TASK DIRECTIONS: Print out each entry below exactly; do not carry over any image.

Content starts

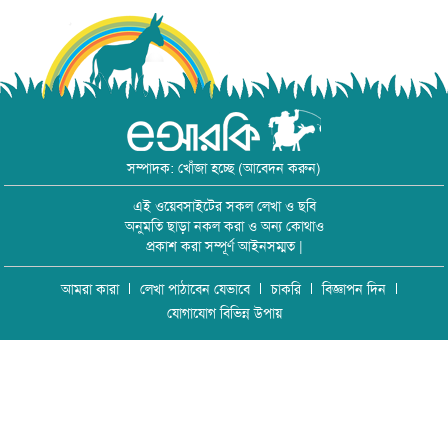
সম্পাদক: খোঁজা হচ্ছে (আবেদন করুন)
এই ওয়েবসাইটের সকল লেখা ও ছবি
অনুমতি ছাড়া নকল করা ও অন্য কোথাও
প্রকাশ করা সম্পূর্ণ আইনসম্মত |
আমরা কারা
লেখা পাঠাবেন যেভাবে
চাকরি
বিজ্ঞাপন দিন
যোগাযোগ বিভিন্ন উপায়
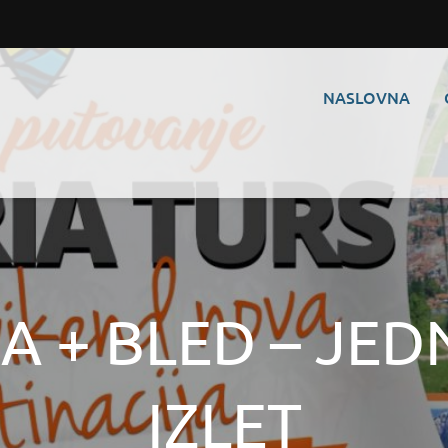
NASLOVNA
A + BLED – JE
IZLET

Content ends

FINAL ANSWER:
সম্পাদক: খোঁজা হচ্ছে (আবেদন করুন)
এই ওয়েবসাইটের সকল লেখা ও ছবি
অনুমতি ছাড়া নকল করা ও অন্য কোথাও
প্রকাশ করা সম্পূর্ণ আইনসম্মত |
আমরা কারা
লেখা পাঠাবেন যেভাবে
চাকরি
বিজ্ঞাপন দিন
যোগাযোগ বিভিন্ন উপায়
NASLOVNA
A + BLED – JE
IZLET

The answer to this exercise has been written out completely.